Content starts

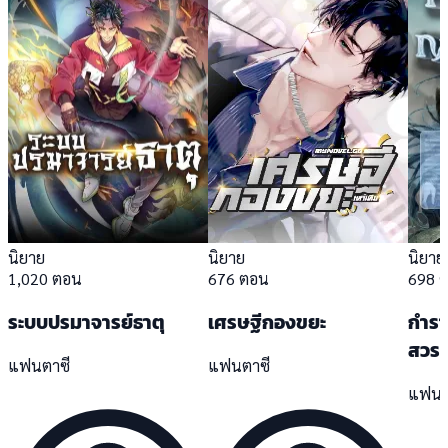
นิยาย
นิยาย
นิยาย
1,020 ตอน
676 ตอน
698 
ระบบปรมาจารย์ธาตุ
เศรษฐีกองขยะ
กำร
สวรร
แฟนตาซี
แฟนตาซี
แฟนต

Content ends

TO DO:
We ask that the entries above be copied exactly, with the pictures omitted.

EXERCISE RESULT:
นิยาย
นิยาย
นิยาย
1,020 ตอน
676 ตอน
698 
ระบบปรมาจารย์ธาตุ
เศรษฐีกองขยะ
กำร
สวรร
แฟนตาซี
แฟนตาซี
แฟนต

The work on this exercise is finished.